こんにちは! Marco here, Engineering Manager at MeetsMore. This article is my contribution to our Advent Calendar 2025, a tradition where our engineering team shares insights and technical experiences each holiday season. Today, I'd like to discuss a project my team and I have been designing. What happens when we combine Gaming, Logistics, and Big Data? Let's find out!

NB: This article outlines the vision we are aiming for. Not all capabilities are available today.

TL;DR

Nowadays, we keep track of several data points like inventory, locations, and quantities. But what's the real value? It's not "digitizing the Excel sheet." It's using that data for people working in the field. Suggesting the optimal picking order, preventing stockouts before they happen, and recalculating routes when everything changes. We start with simple, explainable rules, then introduce ML when the data matures. Let's see how.

Introduction: Why Data Changes Everything

But what does it really mean to "become data-driven" in a warehouse? Good question.

On our platform, users can track inventory: what they have, where it's located, and in what quantity. So far, nothing revolutionary. If digitization were just this, a manually updated CSV would suffice. Spoiler: many companies still do exactly that. The real difference? It emerges when we integrate this data into a complete operational flow. A service request is created, assigned to an operator, N items are selected from the warehouse, the operator collects them following an optimized route and departs. It's here that data eliminates real friction.

From CSV to Smart Inventory

Let's compare two concrete scenarios.

Traditional Scenario (CSV, or pen and paper)

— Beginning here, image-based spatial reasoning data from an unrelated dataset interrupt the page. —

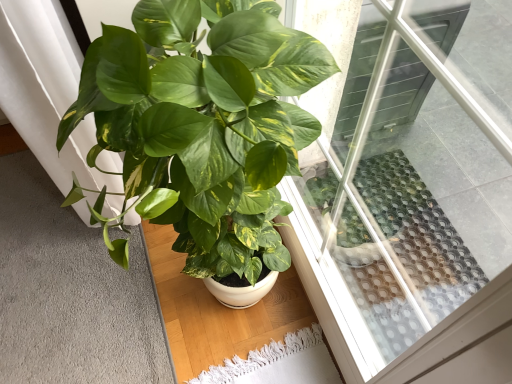
This screenshot has width=512, height=384. What do you see at coordinates (408, 187) in the screenshot?
I see `transparent glass window at upper center` at bounding box center [408, 187].

Where is `green glossy leafy plant at center`? This screenshot has height=384, width=512. green glossy leafy plant at center is located at coordinates (205, 122).

Is point (405, 204) positioned in front of point (209, 0)?

That is False.

There is a green glossy leafy plant at center. Where is `window above it (from a real-world perspective)`? window above it (from a real-world perspective) is located at coordinates (408, 187).

Which of these two, transparent glass window at upper center or green glossy leafy plant at center, is thinner?

With smaller width is transparent glass window at upper center.

Considering the relative sizes of transparent glass window at upper center and green glossy leafy plant at center in the image provided, is transparent glass window at upper center shorter than green glossy leafy plant at center?

Incorrect, the height of transparent glass window at upper center does not fall short of that of green glossy leafy plant at center.

Can we say transparent glass window at upper center lies outside soft gray carpet at lower left?

Indeed, transparent glass window at upper center is completely outside soft gray carpet at lower left.

Considering the relative positions of transparent glass window at upper center and soft gray carpet at lower left in the image provided, is transparent glass window at upper center to the left of soft gray carpet at lower left from the viewer's perspective?

No.

From the image's perspective, is transparent glass window at upper center located beneath soft gray carpet at lower left?

No, from the image's perspective, transparent glass window at upper center is not beneath soft gray carpet at lower left.

Could you tell me if transparent glass window at upper center is facing soft gray carpet at lower left?

Yes, transparent glass window at upper center is turned towards soft gray carpet at lower left.

Relative to transparent glass window at upper center, is green glossy leafy plant at center in front or behind?

green glossy leafy plant at center is positioned farther from the viewer than transparent glass window at upper center.

Considering the relative sizes of green glossy leafy plant at center and transparent glass window at upper center in the image provided, is green glossy leafy plant at center wider than transparent glass window at upper center?

Yes.

How distant is soft gray carpet at lower left from green glossy leafy plant at center?

soft gray carpet at lower left is 73.51 centimeters away from green glossy leafy plant at center.

How many degrees apart are the facing directions of soft gray carpet at lower left and green glossy leafy plant at center?

There is a 0.63-degree angle between the facing directions of soft gray carpet at lower left and green glossy leafy plant at center.

Where is `gray below the green glossy leafy plant at center (from the image's perspective)`? gray below the green glossy leafy plant at center (from the image's perspective) is located at coordinates (70, 293).

Considering the relative sizes of soft gray carpet at lower left and green glossy leafy plant at center in the image provided, is soft gray carpet at lower left bigger than green glossy leafy plant at center?

No, soft gray carpet at lower left is not bigger than green glossy leafy plant at center.

From the image's perspective, which object appears higher, green glossy leafy plant at center or soft gray carpet at lower left?

green glossy leafy plant at center.

Which of these two, green glossy leafy plant at center or soft gray carpet at lower left, is thinner?

soft gray carpet at lower left is thinner.

Locate an element on the screen. Image resolution: width=512 pixels, height=384 pixels. houseplant that is on the right side of soft gray carpet at lower left is located at coordinates (205, 122).

Which object is closer to the camera taking this photo, green glossy leafy plant at center or soft gray carpet at lower left?

Positioned in front is green glossy leafy plant at center.

From a real-world perspective, is soft gray carpet at lower left below transparent glass window at upper center?

Indeed, from a real-world perspective, soft gray carpet at lower left is positioned beneath transparent glass window at upper center.

Looking at this image, considering the relative positions of soft gray carpet at lower left and transparent glass window at upper center in the image provided, is soft gray carpet at lower left behind transparent glass window at upper center?

Yes, soft gray carpet at lower left is behind transparent glass window at upper center.

Considering the sizes of objects soft gray carpet at lower left and transparent glass window at upper center in the image provided, who is shorter, soft gray carpet at lower left or transparent glass window at upper center?

soft gray carpet at lower left is shorter.

From the picture: Can you see soft gray carpet at lower left touching transparent glass window at upper center?

No, soft gray carpet at lower left is not in contact with transparent glass window at upper center.

Locate an element on the screen. houseplant below the transparent glass window at upper center (from the image's perspective) is located at coordinates tap(205, 122).

Locate an element on the screen. gray below the transparent glass window at upper center (from a real-world perspective) is located at coordinates (70, 293).

Estimate the real-world distances between objects in this image. Which object is closer to soft gray carpet at lower left, green glossy leafy plant at center or transparent glass window at upper center?

green glossy leafy plant at center is positioned closer to the anchor soft gray carpet at lower left.

Estimate the real-world distances between objects in this image. Which object is closer to transparent glass window at upper center, soft gray carpet at lower left or green glossy leafy plant at center?

green glossy leafy plant at center is closer to transparent glass window at upper center.

Which object lies nearer to the anchor point green glossy leafy plant at center, transparent glass window at upper center or soft gray carpet at lower left?

The object closer to green glossy leafy plant at center is transparent glass window at upper center.

Based on the photo, based on their spatial positions, is green glossy leafy plant at center or soft gray carpet at lower left further from transparent glass window at upper center?

soft gray carpet at lower left.

Looking at the image, which one is located closer to soft gray carpet at lower left, transparent glass window at upper center or green glossy leafy plant at center?

The object closer to soft gray carpet at lower left is green glossy leafy plant at center.

Estimate the real-world distances between objects in this image. Which object is further from green glossy leafy plant at center, soft gray carpet at lower left or transparent glass window at upper center?

soft gray carpet at lower left.

Where is `houseplant between transparent glass window at upper center and soft gray carpet at lower left along the z-axis`? This screenshot has height=384, width=512. houseplant between transparent glass window at upper center and soft gray carpet at lower left along the z-axis is located at coordinates (205, 122).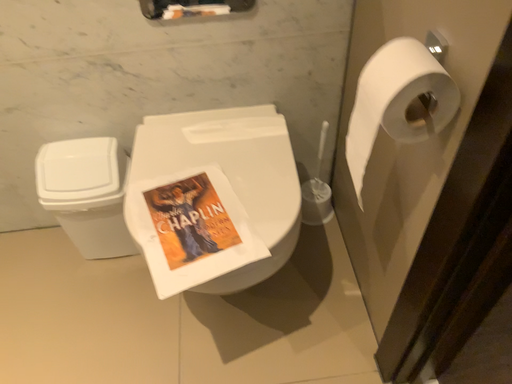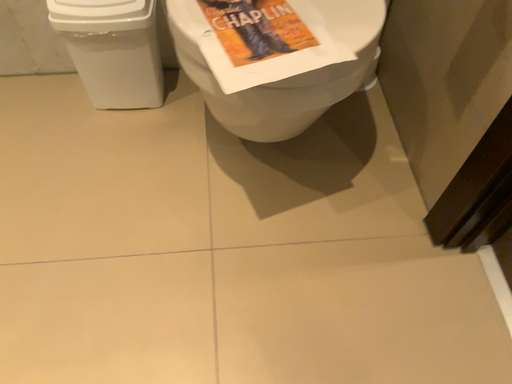
Question: How did the camera likely rotate when shooting the video?

Choices:
 (A) rotated downward
 (B) rotated upward

Answer: (A)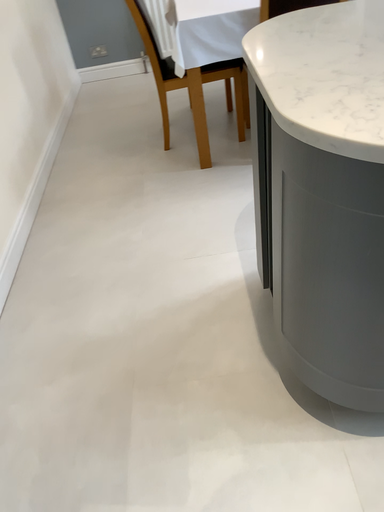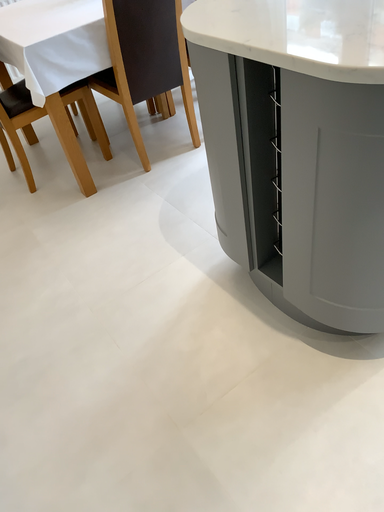
Question: How did the camera likely rotate when shooting the video?

Choices:
 (A) rotated right
 (B) rotated left

Answer: (A)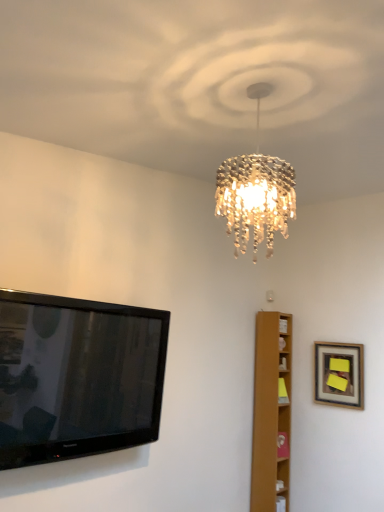
Question: Would you say wooden framed picture at upper right contains light brown wooden bookshelf at right?

Choices:
 (A) yes
 (B) no

Answer: (B)

Question: Is wooden framed picture at upper right aimed at light brown wooden bookshelf at right?

Choices:
 (A) no
 (B) yes

Answer: (A)

Question: Is wooden framed picture at upper right to the right of light brown wooden bookshelf at right from the viewer's perspective?

Choices:
 (A) yes
 (B) no

Answer: (A)

Question: From a real-world perspective, is wooden framed picture at upper right on light brown wooden bookshelf at right?

Choices:
 (A) yes
 (B) no

Answer: (A)

Question: Can you confirm if wooden framed picture at upper right is thinner than light brown wooden bookshelf at right?

Choices:
 (A) yes
 (B) no

Answer: (A)

Question: Looking at the image, does light brown wooden bookshelf at right seem bigger or smaller compared to black glossy flat-screen tv at left?

Choices:
 (A) small
 (B) big

Answer: (A)

Question: Is point 276,477 closer or farther from the camera than point 66,382?

Choices:
 (A) closer
 (B) farther

Answer: (A)

Question: In terms of width, does light brown wooden bookshelf at right look wider or thinner when compared to black glossy flat-screen tv at left?

Choices:
 (A) wide
 (B) thin

Answer: (A)

Question: Considering the relative positions of light brown wooden bookshelf at right and black glossy flat-screen tv at left in the image provided, is light brown wooden bookshelf at right to the left or to the right of black glossy flat-screen tv at left?

Choices:
 (A) right
 (B) left

Answer: (A)

Question: Relative to light brown wooden bookshelf at right, is wooden framed picture at upper right in front or behind?

Choices:
 (A) front
 (B) behind

Answer: (A)

Question: Does point (327, 391) appear closer or farther from the camera than point (271, 442)?

Choices:
 (A) farther
 (B) closer

Answer: (A)

Question: Considering the positions of wooden framed picture at upper right and light brown wooden bookshelf at right in the image, is wooden framed picture at upper right taller or shorter than light brown wooden bookshelf at right?

Choices:
 (A) short
 (B) tall

Answer: (A)

Question: In terms of width, does wooden framed picture at upper right look wider or thinner when compared to light brown wooden bookshelf at right?

Choices:
 (A) wide
 (B) thin

Answer: (B)

Question: Relative to wooden framed picture at upper right, is light brown wooden bookshelf at right in front or behind?

Choices:
 (A) front
 (B) behind

Answer: (B)

Question: Considering the relative positions of light brown wooden bookshelf at right and wooden framed picture at upper right in the image provided, is light brown wooden bookshelf at right to the left or to the right of wooden framed picture at upper right?

Choices:
 (A) left
 (B) right

Answer: (A)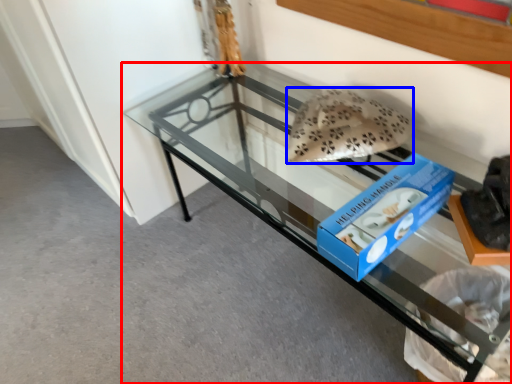
Question: Which of the following is the closest to the observer, furniture (highlighted by a red box) or stuff (highlighted by a blue box)?

Choices:
 (A) furniture
 (B) stuff

Answer: (A)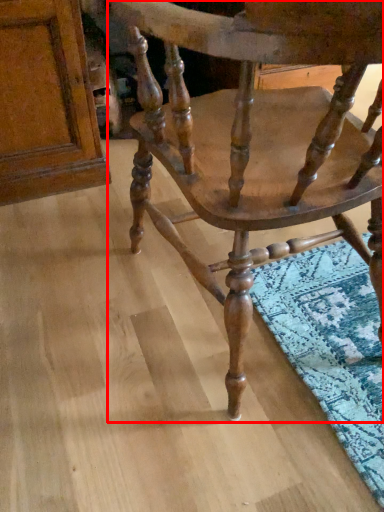
Question: From the image, what is the correct spatial relationship of chair (annotated by the red box) in relation to plank?

Choices:
 (A) left
 (B) right

Answer: (B)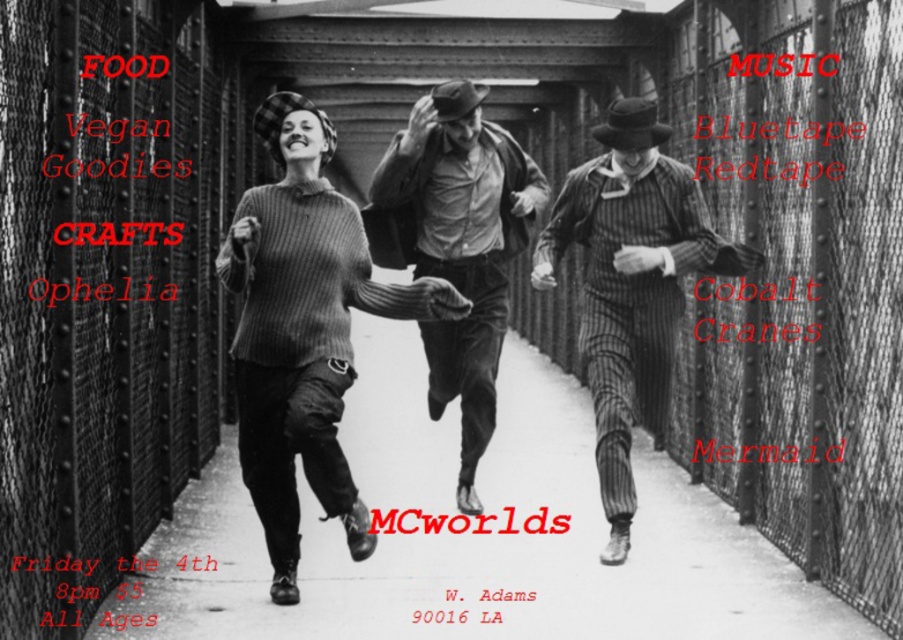
You are a photographer trying to capture a candid shot of the knitted sweater at center and the striped wool suit at center while they are running. Your camera has a maximum focus range of 1.5 meters. Can you focus on both subjects simultaneously?

The distance between the knitted sweater at center and the striped wool suit at center is 1.70 meters. Since your camera can only focus within 1.5 meters, you cannot focus on both subjects at the same time.

You are a photographer who wants to capture a photo of the knitted sweater at center and the smooth leather jacket at center. Based on their positions, which one is closer to the left side of the frame?

The knitted sweater at center is to the left of the smooth leather jacket at center, so it is closer to the left side of the frame.

You are standing at the point with coordinates point (436, 218) and want to reach the point with coordinates point (714, 262). Given the scene described, which direction should you move to get there?

You should move forward because point (714, 262) is in front of point (436, 218).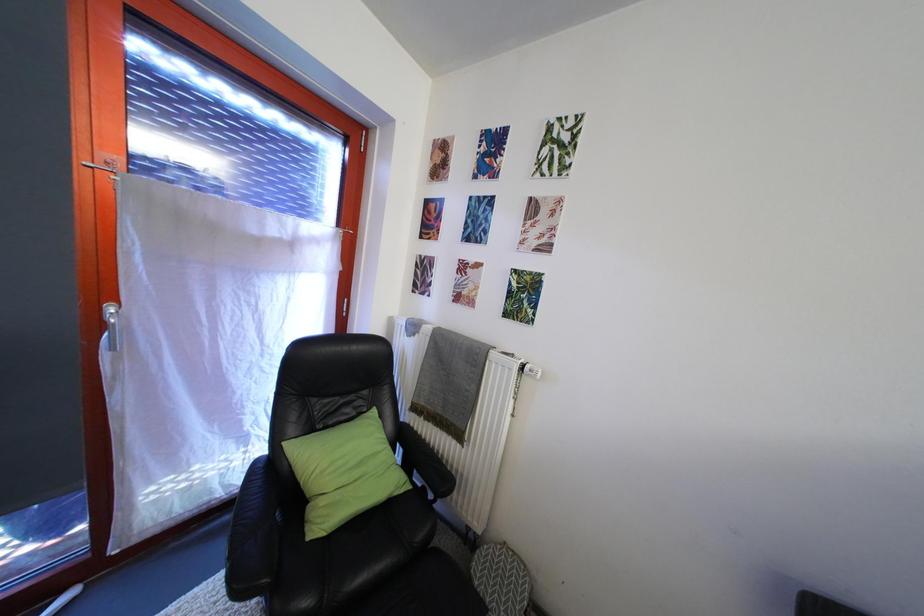
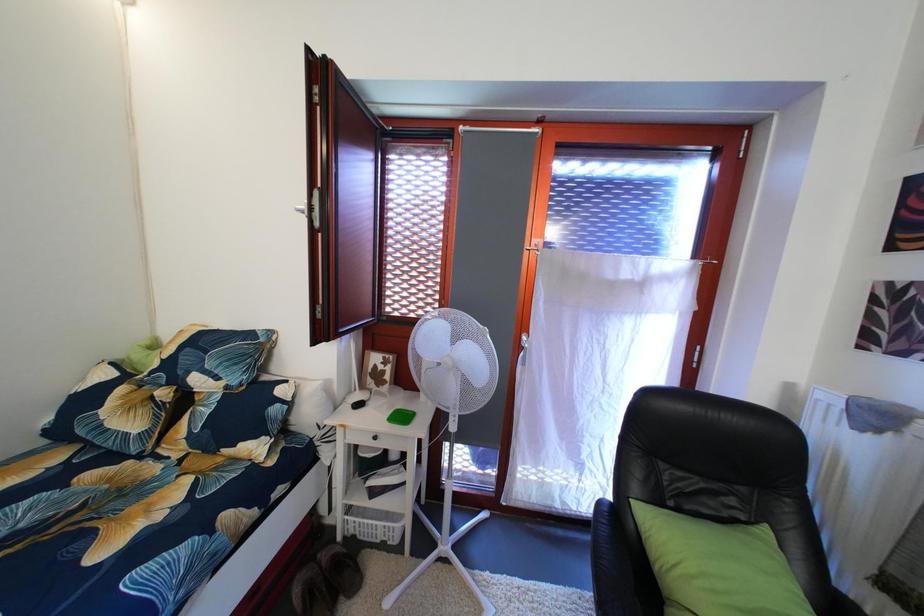
Question: Based on the continuous images, in which direction is the camera rotating? Reply with the corresponding letter.

Choices:
 (A) Left
 (B) Right
 (C) Up
 (D) Down

Answer: (A)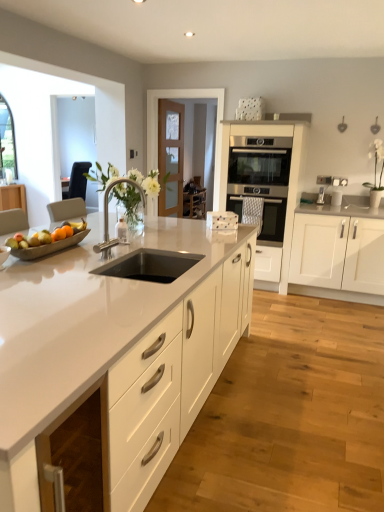
Where is `vacant point to the right of matte gray tray at left`? The width and height of the screenshot is (384, 512). vacant point to the right of matte gray tray at left is located at coordinates (95, 255).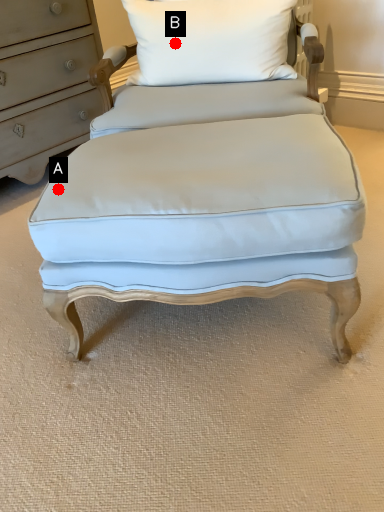
Question: Two points are circled on the image, labeled by A and B beside each circle. Which point is closer to the camera?

Choices:
 (A) A is closer
 (B) B is closer

Answer: (A)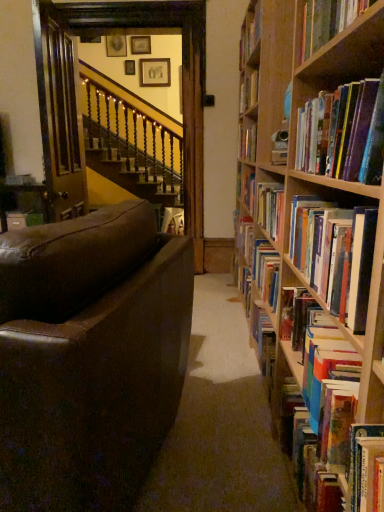
Question: Relative to hardcover book at upper right, arranged as the 2th book when viewed from the front, is wooden picture frame at upper center, which ranks as the second picture frame in left-to-right order, in front or behind?

Choices:
 (A) behind
 (B) front

Answer: (A)

Question: Is wooden picture frame at upper center, which ranks as the second picture frame in left-to-right order, bigger or smaller than hardcover book at upper right, arranged as the 2th book when viewed from the front?

Choices:
 (A) big
 (B) small

Answer: (B)

Question: Which is farther from the hardcover book at center, the second book when ordered from back to front?

Choices:
 (A) brown leather couch at left
 (B) wooden picture frame at upper center, the 1th picture frame from the right
 (C) hardcover book at right, placed as the 3th book when sorted from back to front
 (D) hardcover book at upper right, arranged as the 2th book when viewed from the front
 (E) wooden picture frame at upper center, which ranks as the second picture frame in left-to-right order

Answer: (E)

Question: Which of these objects is positioned closest to the hardcover books at right, the third book positioned from the front?

Choices:
 (A) wooden picture frame at upper center, the first picture frame in the left-to-right sequence
 (B) wooden picture frame at upper center, which ranks as the second picture frame in left-to-right order
 (C) hardcover book at center, the first book in the back-to-front sequence
 (D) matte white book at center
 (E) hardcover book at upper right, the 5th book when ordered from back to front

Answer: (E)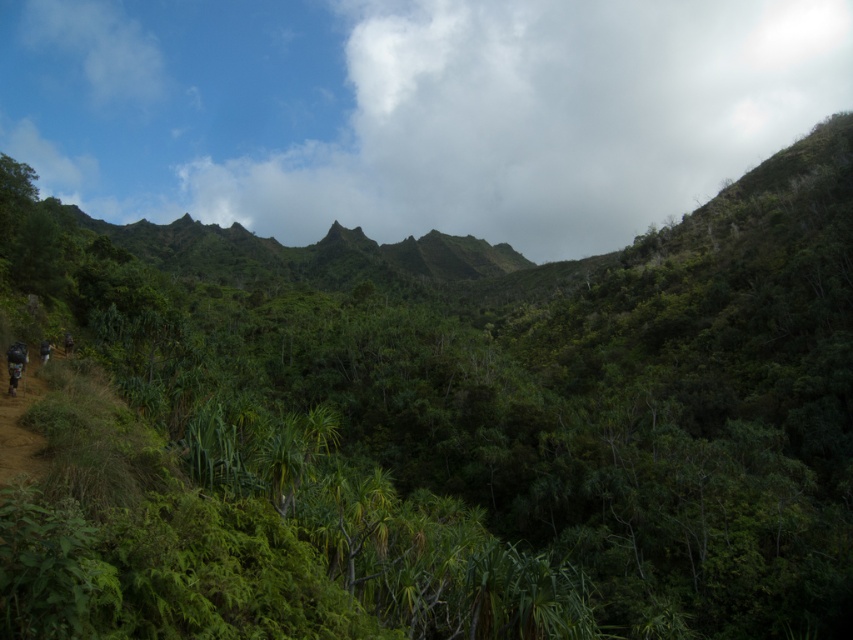
Who is more distant from viewer, (497,120) or (20,348)?

Point (497,120)

Does cloudy sky at upper center appear on the left side of camouflage fabric mountain biker at lower left?

In fact, cloudy sky at upper center is to the right of camouflage fabric mountain biker at lower left.

Who is more distant from viewer, (491, 179) or (22, 344)?

The point (491, 179) is more distant.

Find the location of a particular element. The width and height of the screenshot is (853, 640). cloudy sky at upper center is located at coordinates (538, 120).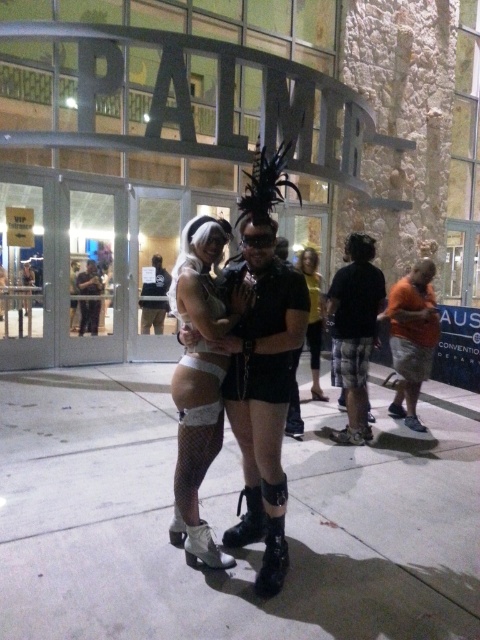
You are a photographer trying to capture a photo of the white fishnet stockings at center and the dark brown leather jacket at center. Based on their positions, which one should you focus on first if you want to include both in the frame without moving the camera?

The dark brown leather jacket at center should be focused on first because the white fishnet stockings at center is positioned to its right, so adjusting focus to the jacket ensures both are in frame without moving the camera.

You are a photographer at the event and want to capture a photo of the two people in the foreground. The camera you are using has a focus range that can only capture objects up to 1.2 meters in height. Given that the black leather boots at center and dark brown leather jacket at center are both within your camera frame, will both objects be in focus?

The black leather boots at center is taller than dark brown leather jacket at center. Since the camera can focus up to 1.2 meters, both objects will be in focus as long as their heights are within this range. However, without specific height measurements, we can only confirm that the taller object, the black leather boots at center, must be under 1.2 meters for both to be in focus.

I receive a service request. I manually choose the operator. I check inventory on Excel. I communicate what equipment to retrieve and where to find it. The agent collects the items, calls me to confirm. I manually update the inventory status. The agent performs the work, calls when finished. I update the inventory again. I manually check that everything is consistent. If I'm a good manager, I also check stock levels.

Average time per operation: 25-30 minutes of administrative overhead

Error rate: High (wrong items, incorrect quantities, missed communications)

Smart Digital Scenario

I create the service request from the admin dashboard. Operators are already in the database, so I can choose one with a click based on availability. I pick items from the digital inventory. Then the agent receives a notification in the app: what's needed, where to get it, how to get there. QR scanning automatically updates the inventory. The system alerts me if something is about to run out. Done.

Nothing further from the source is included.